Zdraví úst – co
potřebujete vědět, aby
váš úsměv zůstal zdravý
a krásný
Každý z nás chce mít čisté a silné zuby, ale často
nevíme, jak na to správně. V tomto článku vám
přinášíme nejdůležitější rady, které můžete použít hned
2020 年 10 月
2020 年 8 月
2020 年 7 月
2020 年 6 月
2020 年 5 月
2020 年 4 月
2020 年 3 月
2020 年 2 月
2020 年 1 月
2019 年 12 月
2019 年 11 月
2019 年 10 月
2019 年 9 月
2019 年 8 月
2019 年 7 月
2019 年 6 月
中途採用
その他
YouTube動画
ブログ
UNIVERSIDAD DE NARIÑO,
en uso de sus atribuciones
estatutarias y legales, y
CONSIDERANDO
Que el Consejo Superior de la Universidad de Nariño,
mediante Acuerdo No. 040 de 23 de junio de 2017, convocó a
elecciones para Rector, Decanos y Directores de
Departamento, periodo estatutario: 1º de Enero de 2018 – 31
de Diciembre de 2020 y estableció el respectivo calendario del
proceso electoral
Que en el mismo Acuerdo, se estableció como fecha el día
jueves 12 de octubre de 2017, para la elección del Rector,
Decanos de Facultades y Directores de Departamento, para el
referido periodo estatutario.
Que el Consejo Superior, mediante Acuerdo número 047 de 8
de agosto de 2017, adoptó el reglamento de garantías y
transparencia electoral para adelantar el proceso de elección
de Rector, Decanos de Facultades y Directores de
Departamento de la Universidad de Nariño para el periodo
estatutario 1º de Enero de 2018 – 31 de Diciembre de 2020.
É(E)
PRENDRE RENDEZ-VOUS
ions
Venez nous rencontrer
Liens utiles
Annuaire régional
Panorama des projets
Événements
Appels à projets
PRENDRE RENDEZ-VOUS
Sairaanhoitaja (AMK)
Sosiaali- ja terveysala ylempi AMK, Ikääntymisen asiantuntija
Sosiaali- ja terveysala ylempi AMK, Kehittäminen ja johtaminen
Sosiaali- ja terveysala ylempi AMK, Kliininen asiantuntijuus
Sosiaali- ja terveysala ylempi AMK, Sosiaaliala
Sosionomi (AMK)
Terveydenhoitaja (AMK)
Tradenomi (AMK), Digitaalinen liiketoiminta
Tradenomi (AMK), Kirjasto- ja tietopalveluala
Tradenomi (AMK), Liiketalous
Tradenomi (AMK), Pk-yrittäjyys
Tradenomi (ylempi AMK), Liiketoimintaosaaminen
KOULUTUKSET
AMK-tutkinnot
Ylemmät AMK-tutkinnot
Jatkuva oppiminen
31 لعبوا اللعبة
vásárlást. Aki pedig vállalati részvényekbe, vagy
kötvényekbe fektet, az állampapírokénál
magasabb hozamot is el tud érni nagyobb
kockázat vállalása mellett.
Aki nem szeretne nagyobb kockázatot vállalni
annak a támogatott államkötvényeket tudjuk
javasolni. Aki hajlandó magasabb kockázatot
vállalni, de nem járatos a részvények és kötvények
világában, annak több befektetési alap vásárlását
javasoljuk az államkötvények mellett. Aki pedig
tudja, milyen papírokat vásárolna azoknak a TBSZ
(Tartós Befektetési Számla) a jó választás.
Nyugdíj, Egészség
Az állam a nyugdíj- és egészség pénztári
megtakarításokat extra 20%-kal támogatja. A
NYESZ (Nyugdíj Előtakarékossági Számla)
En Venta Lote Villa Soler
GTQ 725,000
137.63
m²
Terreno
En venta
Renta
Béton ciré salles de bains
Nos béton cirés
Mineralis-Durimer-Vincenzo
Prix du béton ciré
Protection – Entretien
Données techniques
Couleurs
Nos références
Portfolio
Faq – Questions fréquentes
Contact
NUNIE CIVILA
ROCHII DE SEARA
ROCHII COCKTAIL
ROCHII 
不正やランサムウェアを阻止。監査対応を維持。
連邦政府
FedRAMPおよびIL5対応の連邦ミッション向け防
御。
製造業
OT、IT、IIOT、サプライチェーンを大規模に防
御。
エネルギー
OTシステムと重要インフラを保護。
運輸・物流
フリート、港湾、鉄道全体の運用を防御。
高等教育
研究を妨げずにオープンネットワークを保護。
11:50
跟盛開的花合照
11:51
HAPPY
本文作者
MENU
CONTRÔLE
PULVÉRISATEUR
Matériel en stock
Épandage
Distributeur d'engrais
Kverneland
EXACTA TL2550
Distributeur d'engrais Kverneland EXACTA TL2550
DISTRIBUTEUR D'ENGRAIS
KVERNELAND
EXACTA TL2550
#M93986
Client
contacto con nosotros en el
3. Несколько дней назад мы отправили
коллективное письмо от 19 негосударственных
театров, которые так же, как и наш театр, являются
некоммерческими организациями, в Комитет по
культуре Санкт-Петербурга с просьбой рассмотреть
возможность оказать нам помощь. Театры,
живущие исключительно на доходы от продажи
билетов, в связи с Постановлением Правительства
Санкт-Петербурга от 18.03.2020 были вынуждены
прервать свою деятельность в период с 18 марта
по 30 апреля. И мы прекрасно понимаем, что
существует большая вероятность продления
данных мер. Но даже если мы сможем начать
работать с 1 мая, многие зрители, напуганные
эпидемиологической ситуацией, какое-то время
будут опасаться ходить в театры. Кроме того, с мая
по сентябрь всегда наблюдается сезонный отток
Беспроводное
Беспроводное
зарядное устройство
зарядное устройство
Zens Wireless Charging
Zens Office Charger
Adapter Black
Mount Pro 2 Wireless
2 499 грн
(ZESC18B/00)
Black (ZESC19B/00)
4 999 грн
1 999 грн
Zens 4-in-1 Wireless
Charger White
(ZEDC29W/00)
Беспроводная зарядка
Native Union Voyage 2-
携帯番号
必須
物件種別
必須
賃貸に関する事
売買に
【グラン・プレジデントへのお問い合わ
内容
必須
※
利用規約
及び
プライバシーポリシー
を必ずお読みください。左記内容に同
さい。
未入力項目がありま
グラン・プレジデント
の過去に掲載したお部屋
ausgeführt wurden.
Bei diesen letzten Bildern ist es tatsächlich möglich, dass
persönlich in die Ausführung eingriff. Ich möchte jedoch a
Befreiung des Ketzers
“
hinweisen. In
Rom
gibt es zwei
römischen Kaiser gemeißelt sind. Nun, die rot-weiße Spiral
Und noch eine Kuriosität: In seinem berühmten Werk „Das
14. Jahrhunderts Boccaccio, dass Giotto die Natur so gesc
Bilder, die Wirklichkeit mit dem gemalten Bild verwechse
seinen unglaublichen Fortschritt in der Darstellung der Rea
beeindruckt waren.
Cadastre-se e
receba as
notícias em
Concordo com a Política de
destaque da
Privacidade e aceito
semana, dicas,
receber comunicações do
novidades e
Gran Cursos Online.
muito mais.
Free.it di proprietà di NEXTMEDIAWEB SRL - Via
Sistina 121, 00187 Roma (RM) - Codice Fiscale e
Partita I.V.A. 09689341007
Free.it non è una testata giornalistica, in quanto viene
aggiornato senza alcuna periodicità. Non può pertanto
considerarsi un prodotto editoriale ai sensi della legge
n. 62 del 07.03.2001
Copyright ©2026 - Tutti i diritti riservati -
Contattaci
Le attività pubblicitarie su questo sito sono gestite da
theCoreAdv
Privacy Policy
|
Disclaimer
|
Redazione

● **The task**: In the data above, copy every line where the string "ROCHII" appears.

● **Exercise solution**:
ROCHII DE SEARA
ROCHII COCKTAIL
ROCHII 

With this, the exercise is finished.